(Saved data entries)
------------

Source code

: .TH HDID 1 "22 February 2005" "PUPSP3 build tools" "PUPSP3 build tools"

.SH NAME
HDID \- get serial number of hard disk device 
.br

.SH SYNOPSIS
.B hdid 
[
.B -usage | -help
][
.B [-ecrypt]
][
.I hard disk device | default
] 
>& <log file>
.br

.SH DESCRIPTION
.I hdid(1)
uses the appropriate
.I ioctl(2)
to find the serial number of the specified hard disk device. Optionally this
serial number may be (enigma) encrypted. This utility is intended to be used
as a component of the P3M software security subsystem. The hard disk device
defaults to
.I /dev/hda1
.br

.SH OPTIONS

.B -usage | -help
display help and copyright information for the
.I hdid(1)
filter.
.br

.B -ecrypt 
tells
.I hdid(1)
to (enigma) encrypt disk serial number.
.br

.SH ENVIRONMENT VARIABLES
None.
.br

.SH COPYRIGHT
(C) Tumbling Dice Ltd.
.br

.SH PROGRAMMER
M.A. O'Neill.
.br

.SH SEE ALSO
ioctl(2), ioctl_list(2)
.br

------------

Problem to solve: Return the entries above exactly as they appear.

Written answer:
Source code

: .TH HDID 1 "22 February 2005" "PUPSP3 build tools" "PUPSP3 build tools"

.SH NAME
HDID \- get serial number of hard disk device 
.br

.SH SYNOPSIS
.B hdid 
[
.B -usage | -help
][
.B [-ecrypt]
][
.I hard disk device | default
] 
>& <log file>
.br

.SH DESCRIPTION
.I hdid(1)
uses the appropriate
.I ioctl(2)
to find the serial number of the specified hard disk device. Optionally this
serial number may be (enigma) encrypted. This utility is intended to be used
as a component of the P3M software security subsystem. The hard disk device
defaults to
.I /dev/hda1
.br

.SH OPTIONS

.B -usage | -help
display help and copyright information for the
.I hdid(1)
filter.
.br

.B -ecrypt 
tells
.I hdid(1)
to (enigma) encrypt disk serial number.
.br

.SH ENVIRONMENT VARIABLES
None.
.br

.SH COPYRIGHT
(C) Tumbling Dice Ltd.
.br

.SH PROGRAMMER
M.A. O'Neill.
.br

.SH SEE ALSO
ioctl(2), ioctl_list(2)
.br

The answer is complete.